Cuánta razón tiene mi amiga Pepa cuando dice que la buena gente es más buena en tiempos de mal y en la misma medida la mala acrecienta y radicaliza su nivel de maldad. Así lo veo yo también. La buena gente es la que está en la primera línea de combate contra la pandemia en los hospitales, en los laboratorios, en las calles desinfectando, en los bancos de alimento asistiendo a quienes lo necesitan... y también en los balcones aplaudiendo. La mala es la que la utiliza la pandemia para intentar imponer esa idea de la España más negra.

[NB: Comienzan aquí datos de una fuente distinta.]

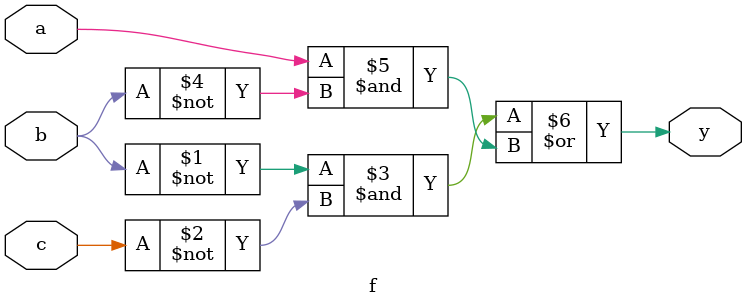
<source format=v>
module f(
    input a,
    input b,
    input c,
    output y
);

assign y = (~b & ~c) | (a & ~b);
endmodule

</source>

En mi viaje por la antigua Yugoslavia conversé con Azra y Miran, una chica y un chico de Mostar que nacieron durante la guerra. Se sentían pesimistas respecto de que las heridas se hubiesen cerrado definitivamente. Hoy comprendo el porqué. Los acuerdos de paz pusieron fin al conflicto bélico, pero sobrevivió el relato del odio al diferente, del nacionalismo Iluminado y el sueño de la gran Serbia. En una de las historias que relata Svetlana Broz, el doctor Ante Jeli acompaña a un herido y se lamenta "de las divisiones y nuevas fronteras en Bosnia-Herzegovina". Durante siglos, dice, “en la unión de la diversidad estuvo la verdadera belleza de Bosnia”. ¡Qué hermosa y generosa visión de la convivencia entre iguales pero distintos! Eso es lo que estos “patriotas” de cacerolas y descapotables, enmascarados defensores de la España suprema, no alcanzarán nunca a comprender. A lo mejor el problema también aquí está en que la democracia del 1978 acabó con 40 años de dictadura, pero el relato de la España Una, Grande y Libre no fue sepultado con el dictador, y hoy sus brotes se abren paso en medio de esta terrible pandemia; en medio de esta desgracia que el bloque de la derecha utiliza como campo de batalla para ganar en la calle, enarbolando una bandera que siente exclusivamente suya, lo que no han conseguido en las urnas.